[A block of data]
####################

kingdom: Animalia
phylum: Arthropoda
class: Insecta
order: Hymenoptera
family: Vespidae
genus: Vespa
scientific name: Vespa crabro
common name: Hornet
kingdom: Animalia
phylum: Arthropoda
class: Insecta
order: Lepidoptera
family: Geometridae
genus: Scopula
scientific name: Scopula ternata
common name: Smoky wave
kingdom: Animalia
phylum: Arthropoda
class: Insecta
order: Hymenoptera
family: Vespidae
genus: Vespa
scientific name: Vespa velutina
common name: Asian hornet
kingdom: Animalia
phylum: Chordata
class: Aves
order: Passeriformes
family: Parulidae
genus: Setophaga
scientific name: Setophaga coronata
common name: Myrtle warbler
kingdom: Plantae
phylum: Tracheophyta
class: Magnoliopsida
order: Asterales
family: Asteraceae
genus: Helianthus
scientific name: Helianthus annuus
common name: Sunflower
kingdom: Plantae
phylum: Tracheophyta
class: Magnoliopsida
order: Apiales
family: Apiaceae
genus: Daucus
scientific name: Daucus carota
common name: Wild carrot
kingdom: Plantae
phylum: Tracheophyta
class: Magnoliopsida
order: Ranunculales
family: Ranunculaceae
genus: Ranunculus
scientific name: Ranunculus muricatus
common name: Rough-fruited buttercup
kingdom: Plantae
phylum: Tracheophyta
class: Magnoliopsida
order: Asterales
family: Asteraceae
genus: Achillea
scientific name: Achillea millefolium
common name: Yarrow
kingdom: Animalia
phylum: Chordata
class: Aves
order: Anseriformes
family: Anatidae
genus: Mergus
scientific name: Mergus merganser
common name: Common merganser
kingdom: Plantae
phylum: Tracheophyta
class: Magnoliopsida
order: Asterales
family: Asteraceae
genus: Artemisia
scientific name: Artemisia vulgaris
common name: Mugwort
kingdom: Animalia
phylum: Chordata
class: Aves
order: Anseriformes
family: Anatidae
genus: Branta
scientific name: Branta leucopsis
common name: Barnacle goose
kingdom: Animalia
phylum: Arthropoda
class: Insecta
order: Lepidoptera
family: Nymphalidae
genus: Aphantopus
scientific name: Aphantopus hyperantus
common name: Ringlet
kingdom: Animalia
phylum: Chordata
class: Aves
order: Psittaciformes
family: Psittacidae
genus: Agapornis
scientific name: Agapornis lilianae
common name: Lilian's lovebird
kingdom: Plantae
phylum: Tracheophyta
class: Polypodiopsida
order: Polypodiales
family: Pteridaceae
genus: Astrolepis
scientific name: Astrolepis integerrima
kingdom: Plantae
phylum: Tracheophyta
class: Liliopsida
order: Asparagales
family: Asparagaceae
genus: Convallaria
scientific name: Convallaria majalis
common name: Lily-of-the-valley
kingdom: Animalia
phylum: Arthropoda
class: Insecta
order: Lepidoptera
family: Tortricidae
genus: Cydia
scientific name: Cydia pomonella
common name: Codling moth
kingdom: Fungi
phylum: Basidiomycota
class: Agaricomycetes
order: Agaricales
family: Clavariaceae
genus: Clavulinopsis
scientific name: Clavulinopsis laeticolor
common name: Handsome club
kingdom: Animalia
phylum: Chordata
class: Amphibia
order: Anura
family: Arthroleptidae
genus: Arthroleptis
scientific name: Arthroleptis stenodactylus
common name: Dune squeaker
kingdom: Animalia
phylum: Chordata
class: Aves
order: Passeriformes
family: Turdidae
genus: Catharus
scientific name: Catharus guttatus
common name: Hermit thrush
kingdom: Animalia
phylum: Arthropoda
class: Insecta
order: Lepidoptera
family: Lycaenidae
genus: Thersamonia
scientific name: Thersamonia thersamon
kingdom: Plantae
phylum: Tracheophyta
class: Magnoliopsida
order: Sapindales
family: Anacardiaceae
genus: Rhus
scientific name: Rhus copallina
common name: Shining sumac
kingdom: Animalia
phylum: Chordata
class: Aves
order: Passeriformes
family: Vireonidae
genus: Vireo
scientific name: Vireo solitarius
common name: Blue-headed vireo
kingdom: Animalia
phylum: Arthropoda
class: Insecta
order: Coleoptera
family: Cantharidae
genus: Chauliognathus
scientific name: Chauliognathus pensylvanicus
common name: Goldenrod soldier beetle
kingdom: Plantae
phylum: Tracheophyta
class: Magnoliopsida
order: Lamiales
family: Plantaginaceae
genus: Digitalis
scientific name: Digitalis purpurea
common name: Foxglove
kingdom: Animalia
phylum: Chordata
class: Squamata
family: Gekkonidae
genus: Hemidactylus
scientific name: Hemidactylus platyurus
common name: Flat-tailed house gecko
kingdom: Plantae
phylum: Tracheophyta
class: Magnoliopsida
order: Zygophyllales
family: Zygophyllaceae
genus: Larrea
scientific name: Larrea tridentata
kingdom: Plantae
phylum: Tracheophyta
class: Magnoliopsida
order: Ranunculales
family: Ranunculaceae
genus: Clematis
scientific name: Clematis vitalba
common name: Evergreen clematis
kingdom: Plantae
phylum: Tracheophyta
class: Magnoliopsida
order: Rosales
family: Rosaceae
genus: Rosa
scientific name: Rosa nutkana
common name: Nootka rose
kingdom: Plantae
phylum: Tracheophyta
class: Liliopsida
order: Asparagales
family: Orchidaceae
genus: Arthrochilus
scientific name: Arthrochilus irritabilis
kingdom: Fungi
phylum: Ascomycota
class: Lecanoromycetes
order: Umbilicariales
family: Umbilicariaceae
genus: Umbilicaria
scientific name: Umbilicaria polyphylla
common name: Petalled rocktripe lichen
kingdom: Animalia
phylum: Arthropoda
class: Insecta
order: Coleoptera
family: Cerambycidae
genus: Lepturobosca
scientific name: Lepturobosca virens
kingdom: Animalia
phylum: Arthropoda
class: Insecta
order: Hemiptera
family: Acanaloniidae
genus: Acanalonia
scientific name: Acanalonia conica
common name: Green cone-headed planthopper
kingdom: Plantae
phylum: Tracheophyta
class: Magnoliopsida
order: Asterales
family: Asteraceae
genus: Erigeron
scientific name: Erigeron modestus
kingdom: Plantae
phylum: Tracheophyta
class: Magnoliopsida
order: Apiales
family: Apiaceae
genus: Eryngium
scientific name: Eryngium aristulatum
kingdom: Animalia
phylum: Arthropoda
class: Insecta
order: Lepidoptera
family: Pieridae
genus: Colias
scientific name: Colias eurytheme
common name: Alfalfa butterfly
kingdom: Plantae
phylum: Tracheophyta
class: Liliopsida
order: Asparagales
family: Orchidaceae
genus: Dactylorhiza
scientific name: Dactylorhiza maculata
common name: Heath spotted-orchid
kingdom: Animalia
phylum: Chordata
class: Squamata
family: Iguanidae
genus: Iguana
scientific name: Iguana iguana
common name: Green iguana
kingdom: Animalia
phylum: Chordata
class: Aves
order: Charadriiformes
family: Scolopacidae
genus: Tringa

####################

* WORK TO COMPLETE *
Format the records above as a Markdown table with two columns, No. and Line. Put each line in its own numbered row and omit any blank lines.

* WRITTEN REPLY *
| No. | Line |
|---|---|
| 1 | kingdom: Animalia |
| 2 | phylum: Arthropoda |
| 3 | class: Insecta |
| 4 | order: Hymenoptera |
| 5 | family: Vespidae |
| 6 | genus: Vespa |
| 7 | scientific name: Vespa crabro |
| 8 | common name: Hornet |
| 9 | kingdom: Animalia |
| 10 | phylum: Arthropoda |
| 11 | class: Insecta |
| 12 | order: Lepidoptera |
| 13 | family: Geometridae |
| 14 | genus: Scopula |
| 15 | scientific name: Scopula ternata |
| 16 | common name: Smoky wave |
| 17 | kingdom: Animalia |
| 18 | phylum: Arthropoda |
| 19 | class: Insecta |
| 20 | order: Hymenoptera |
| 21 | family: Vespidae |
| 22 | genus: Vespa |
| 23 | scientific name: Vespa velutina |
| 24 | common name: Asian hornet |
| 25 | kingdom: Animalia |
| 26 | phylum: Chordata |
| 27 | class: Aves |
| 28 | order: Passeriformes |
| 29 | family: Parulidae |
| 30 | genus: Setophaga |
| 31 | scientific name: Setophaga coronata |
| 32 | common name: Myrtle warbler |
| 33 | kingdom: Plantae |
| 34 | phylum: Tracheophyta |
| 35 | class: Magnoliopsida |
| 36 | order: Asterales |
| 37 | family: Asteraceae |
| 38 | genus: Helianthus |
| 39 | scientific name: Helianthus annuus |
| 40 | common name: Sunflower |
| 41 | kingdom: Plantae |
| 42 | phylum: Tracheophyta |
| 43 | class: Magnoliopsida |
| 44 | order: Apiales |
| 45 | family: Apiaceae |
| 46 | genus: Daucus |
| 47 | scientific name: Daucus carota |
| 48 | common name: Wild carrot |
| 49 | kingdom: Plantae |
| 50 | phylum: Tracheophyta |
| 51 | class: Magnoliopsida |
| 52 | order: Ranunculales |
| 53 | family: Ranunculaceae |
| 54 | genus: Ranunculus |
| 55 | scientific name: Ranunculus muricatus |
| 56 | common name: Rough-fruited buttercup |
| 57 | kingdom: Plantae |
| 58 | phylum: Tracheophyta |
| 59 | class: Magnoliopsida |
| 60 | order: Asterales |
| 61 | family: Asteraceae |
| 62 | genus: Achillea |
| 63 | scientific name: Achillea millefolium |
| 64 | common name: Yarrow |
| 65 | kingdom: Animalia |
| 66 | phylum: Chordata |
| 67 | class: Aves |
| 68 | order: Anseriformes |
| 69 | family: Anatidae |
| 70 | genus: Mergus |
| 71 | scientific name: Mergus merganser |
| 72 | common name: Common merganser |
| 73 | kingdom: Plantae |
| 74 | phylum: Tracheophyta |
| 75 | class: Magnoliopsida |
| 76 | order: Asterales |
| 77 | family: Asteraceae |
| 78 | genus: Artemisia |
| 79 | scientific name: Artemisia vulgaris |
| 80 | common name: Mugwort |
| 81 | kingdom: Animalia |
| 82 | phylum: Chordata |
| 83 | class: Aves |
| 84 | order: Anseriformes |
| 85 | family: Anatidae |
| 86 | genus: Branta |
| 87 | scientific name: Branta leucopsis |
| 88 | common name: Barnacle goose |
| 89 | kingdom: Animalia |
| 90 | phylum: Arthropoda |
| 91 | class: Insecta |
| 92 | order: Lepidoptera |
| 93 | family: Nymphalidae |
| 94 | genus: Aphantopus |
| 95 | scientific name: Aphantopus hyperantus |
| 96 | common name: Ringlet |
| 97 | kingdom: Animalia |
| 98 | phylum: Chordata |
| 99 | class: Aves |
| 100 | order: Psittaciformes |
| 101 | family: Psittacidae |
| 102 | genus: Agapornis |
| 103 | scientific name: Agapornis lilianae |
| 104 | common name: Lilian's lovebird |
| 105 | kingdom: Plantae |
| 106 | phylum: Tracheophyta |
| 107 | class: Polypodiopsida |
| 108 | order: Polypodiales |
| 109 | family: Pteridaceae |
| 110 | genus: Astrolepis |
| 111 | scientific name: Astrolepis integerrima |
| 112 | kingdom: Plantae |
| 113 | phylum: Tracheophyta |
| 114 | class: Liliopsida |
| 115 | order: Asparagales |
| 116 | family: Asparagaceae |
| 117 | genus: Convallaria |
| 118 | scientific name: Convallaria majalis |
| 119 | common name: Lily-of-the-valley |
| 120 | kingdom: Animalia |
| 121 | phylum: Arthropoda |
| 122 | class: Insecta |
| 123 | order: Lepidoptera |
| 124 | family: Tortricidae |
| 125 | genus: Cydia |
| 126 | scientific name: Cydia pomonella |
| 127 | common name: Codling moth |
| 128 | kingdom: Fungi |
| 129 | phylum: Basidiomycota |
| 130 | class: Agaricomycetes |
| 131 | order: Agaricales |
| 132 | family: Clavariaceae |
| 133 | genus: Clavulinopsis |
| 134 | scientific name: Clavulinopsis laeticolor |
| 135 | common name: Handsome club |
| 136 | kingdom: Animalia |
| 137 | phylum: Chordata |
| 138 | class: Amphibia |
| 139 | order: Anura |
| 140 | family: Arthroleptidae |
| 141 | genus: Arthroleptis |
| 142 | scientific name: Arthroleptis stenodactylus |
| 143 | common name: Dune squeaker |
| 144 | kingdom: Animalia |
| 145 | phylum: Chordata |
| 146 | class: Aves |
| 147 | order: Passeriformes |
| 148 | family: Turdidae |
| 149 | genus: Catharus |
| 150 | scientific name: Catharus guttatus |
| 151 | common name: Hermit thrush |
| 152 | kingdom: Animalia |
| 153 | phylum: Arthropoda |
| 154 | class: Insecta |
| 155 | order: Lepidoptera |
| 156 | family: Lycaenidae |
| 157 | genus: Thersamonia |
| 158 | scientific name: Thersamonia thersamon |
| 159 | kingdom: Plantae |
| 160 | phylum: Tracheophyta |
| 161 | class: Magnoliopsida |
| 162 | order: Sapindales |
| 163 | family: Anacardiaceae |
| 164 | genus: Rhus |
| 165 | scientific name: Rhus copallina |
| 166 | common name: Shining sumac |
| 167 | kingdom: Animalia |
| 168 | phylum: Chordata |
| 169 | class: Aves |
| 170 | order: Passeriformes |
| 171 | family: Vireonidae |
| 172 | genus: Vireo |
| 173 | scientific name: Vireo solitarius |
| 174 | common name: Blue-headed vireo |
| 175 | kingdom: Animalia |
| 176 | phylum: Arthropoda |
| 177 | class: Insecta |
| 178 | order: Coleoptera |
| 179 | family: Cantharidae |
| 180 | genus: Chauliognathus |
| 181 | scientific name: Chauliognathus pensylvanicus |
| 182 | common name: Goldenrod soldier beetle |
| 183 | kingdom: Plantae |
| 184 | phylum: Tracheophyta |
| 185 | class: Magnoliopsida |
| 186 | order: Lamiales |
| 187 | family: Plantaginaceae |
| 188 | genus: Digitalis |
| 189 | scientific name: Digitalis purpurea |
| 190 | common name: Foxglove |
| 191 | kingdom: Animalia |
| 192 | phylum: Chordata |
| 193 | class: Squamata |
| 194 | family: Gekkonidae |
| 195 | genus: Hemidactylus |
| 196 | scientific name: Hemidactylus platyurus |
| 197 | common name: Flat-tailed house gecko |
| 198 | kingdom: Plantae |
| 199 | phylum: Tracheophyta |
| 200 | class: Magnoliopsida |
| 201 | order: Zygophyllales |
| 202 | family: Zygophyllaceae |
| 203 | genus: Larrea |
| 204 | scientific name: Larrea tridentata |
| 205 | kingdom: Plantae |
| 206 | phylum: Tracheophyta |
| 207 | class: Magnoliopsida |
| 208 | order: Ranunculales |
| 209 | family: Ranunculaceae |
| 210 | genus: Clematis |
| 211 | scientific name: Clematis vitalba |
| 212 | common name: Evergreen clematis |
| 213 | kingdom: Plantae |
| 214 | phylum: Tracheophyta |
| 215 | class: Magnoliopsida |
| 216 | order: Rosales |
| 217 | family: Rosaceae |
| 218 | genus: Rosa |
| 219 | scientific name: Rosa nutkana |
| 220 | common name: Nootka rose |
| 221 | kingdom: Plantae |
| 222 | phylum: Tracheophyta |
| 223 | class: Liliopsida |
| 224 | order: Asparagales |
| 225 | family: Orchidaceae |
| 226 | genus: Arthrochilus |
| 227 | scientific name: Arthrochilus irritabilis |
| 228 | kingdom: Fungi |
| 229 | phylum: Ascomycota |
| 230 | class: Lecanoromycetes |
| 231 | order: Umbilicariales |
| 232 | family: Umbilicariaceae |
| 233 | genus: Umbilicaria |
| 234 | scientific name: Umbilicaria polyphylla |
| 235 | common name: Petalled rocktripe lichen |
| 236 | kingdom: Animalia |
| 237 | phylum: Arthropoda |
| 238 | class: Insecta |
| 239 | order: Coleoptera |
| 240 | family: Cerambycidae |
| 241 | genus: Lepturobosca |
| 242 | scientific name: Lepturobosca virens |
| 243 | kingdom: Animalia |
| 244 | phylum: Arthropoda |
| 245 | class: Insecta |
| 246 | order: Hemiptera |
| 247 | family: Acanaloniidae |
| 248 | genus: Acanalonia |
| 249 | scientific name: Acanalonia conica |
| 250 | common name: Green cone-headed planthopper |
| 251 | kingdom: Plantae |
| 252 | phylum: Tracheophyta |
| 253 | class: Magnoliopsida |
| 254 | order: Asterales |
| 255 | family: Asteraceae |
| 256 | genus: Erigeron |
| 257 | scientific name: Erigeron modestus |
| 258 | kingdom: Plantae |
| 259 | phylum: Tracheophyta |
| 260 | class: Magnoliopsida |
| 261 | order: Apiales |
| 262 | family: Apiaceae |
| 263 | genus: Eryngium |
| 264 | scientific name: Eryngium aristulatum |
| 265 | kingdom: Animalia |
| 266 | phylum: Arthropoda |
| 267 | class: Insecta |
| 268 | order: Lepidoptera |
| 269 | family: Pieridae |
| 270 | genus: Colias |
| 271 | scientific name: Colias eurytheme |
| 272 | common name: Alfalfa butterfly |
| 273 | kingdom: Plantae |
| 274 | phylum: Tracheophyta |
| 275 | class: Liliopsida |
| 276 | order: Asparagales |
| 277 | family: Orchidaceae |
| 278 | genus: Dactylorhiza |
| 279 | scientific name: Dactylorhiza maculata |
| 280 | common name: Heath spotted-orchid |
| 281 | kingdom: Animalia |
| 282 | phylum: Chordata |
| 283 | class: Squamata |
| 284 | family: Iguanidae |
| 285 | genus: Iguana |
| 286 | scientific name: Iguana iguana |
| 287 | common name: Green iguana |
| 288 | kingdom: Animalia |
| 289 | phylum: Chordata |
| 290 | class: Aves |
| 291 | order: Charadriiformes |
| 292 | family: Scolopacidae |
| 293 | genus: Tringa |